Countries with female leaders have 1/6 the number of COVID-19 deaths as those led by men

Where do we go nextt?

  • Meet immediate and medium-term needs. We need to focus on getting women the support they need to feed their families and produce food for the next harvest. We also advocate for governments to scale up their COVID-19 responses and ensure that they are reaching women and women farmers with those programs. We ask that responses focus specifically on keeping agricultural production running and helping women access markets.
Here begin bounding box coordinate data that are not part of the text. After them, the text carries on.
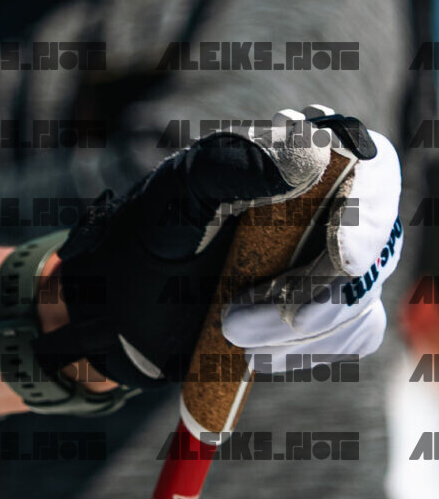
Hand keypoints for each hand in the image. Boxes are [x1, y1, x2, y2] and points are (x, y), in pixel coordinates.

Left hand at [38, 106, 391, 386]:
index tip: (340, 257)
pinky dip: (302, 349)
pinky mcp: (333, 306)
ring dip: (295, 328)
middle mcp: (327, 204)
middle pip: (373, 243)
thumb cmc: (149, 233)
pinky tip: (252, 348)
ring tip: (226, 328)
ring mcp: (334, 257)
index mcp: (292, 156)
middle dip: (317, 292)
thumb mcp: (176, 193)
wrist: (126, 307)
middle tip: (240, 320)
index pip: (367, 165)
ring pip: (360, 296)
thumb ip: (235, 164)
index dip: (366, 209)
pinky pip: (351, 333)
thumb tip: (315, 148)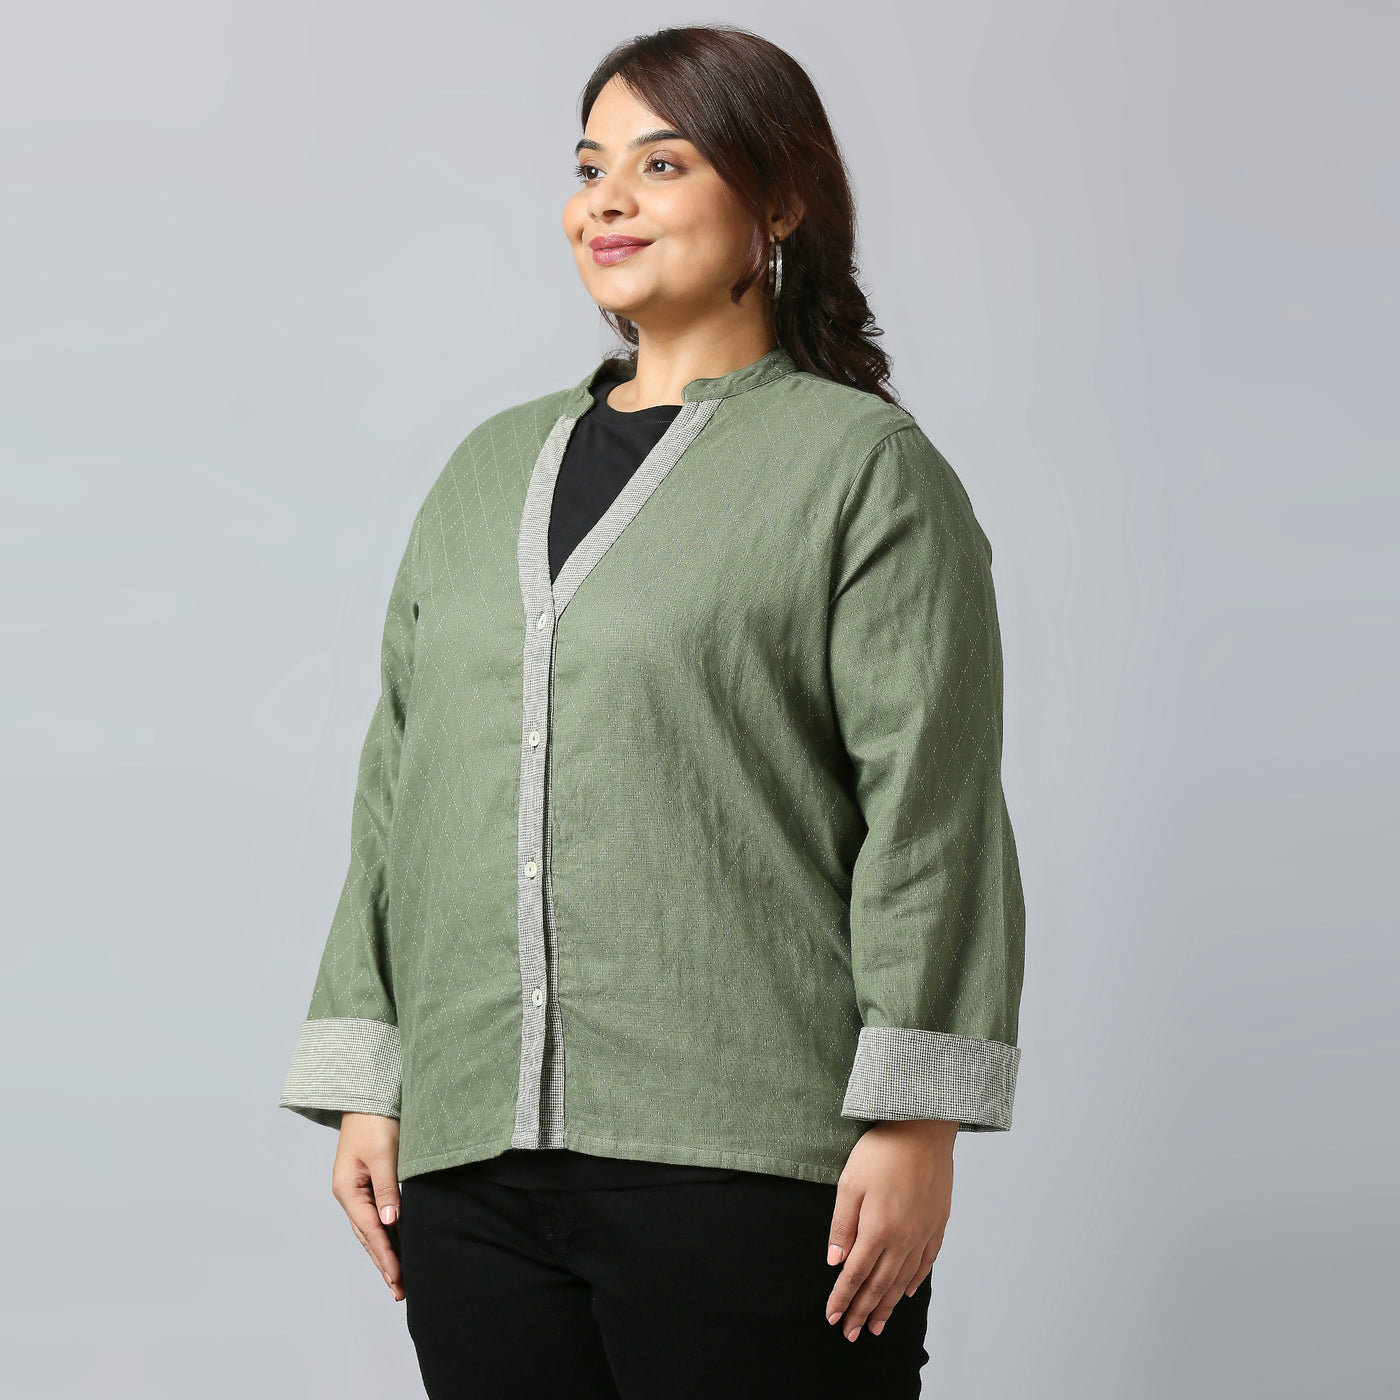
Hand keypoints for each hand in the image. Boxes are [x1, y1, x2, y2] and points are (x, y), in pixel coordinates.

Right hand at [333, 1111, 404, 1301]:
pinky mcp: (369, 1182)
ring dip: (386, 1251)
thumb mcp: (385, 1155)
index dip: (385, 1257)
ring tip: (400, 1277)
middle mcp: (349, 1194)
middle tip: (401, 1290)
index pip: (369, 1231)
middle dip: (384, 1263)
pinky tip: (399, 1244)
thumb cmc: (377, 1121)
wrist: (370, 1094)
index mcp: (348, 1190)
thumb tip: (390, 1224)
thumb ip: (387, 1190)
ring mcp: (357, 1189)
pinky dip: (388, 1232)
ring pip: (372, 1228)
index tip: (398, 1279)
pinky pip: (377, 1214)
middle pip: (367, 1236)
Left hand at [824, 1118, 955, 1340]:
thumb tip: (835, 1262)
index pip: (856, 1275)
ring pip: (903, 1280)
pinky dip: (915, 1281)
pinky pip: (926, 1262)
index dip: (843, 1299)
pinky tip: (907, 1292)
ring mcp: (923, 1233)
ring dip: (888, 1305)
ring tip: (877, 1325)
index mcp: (878, 1230)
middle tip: (851, 1334)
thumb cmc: (882, 1150)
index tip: (832, 1318)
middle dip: (863, 1311)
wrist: (923, 1128)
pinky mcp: (937, 1223)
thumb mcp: (850, 1183)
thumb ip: (842, 1225)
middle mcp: (903, 1239)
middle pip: (880, 1285)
  • Be transparent. CARE calls for donors, UN agencies, and governments publicly commit that all funding supports gender equality and women’s and girls’ empowerment, and at least half of food and nutrition security funding supports women and girls directly.
  • Recognize women leaders. We need to recognize women and girls as leaders in food systems and to ensure that they have equal rights and equal access to resources as producers and consumers. That’s not just a critical part of CARE’s programming; it’s also a vital piece of our advocacy agenda to ensure that donors, governments, and the UN do the same thing.
  • Keep women in the picture. Include at least one gender expert on all COVID-19 response teams—at national and local levels—and ensure that all decisions and data in these committees are based on solid gender analysis. We need to ask women and girls what they want to see in the response, and build our responses around what they need.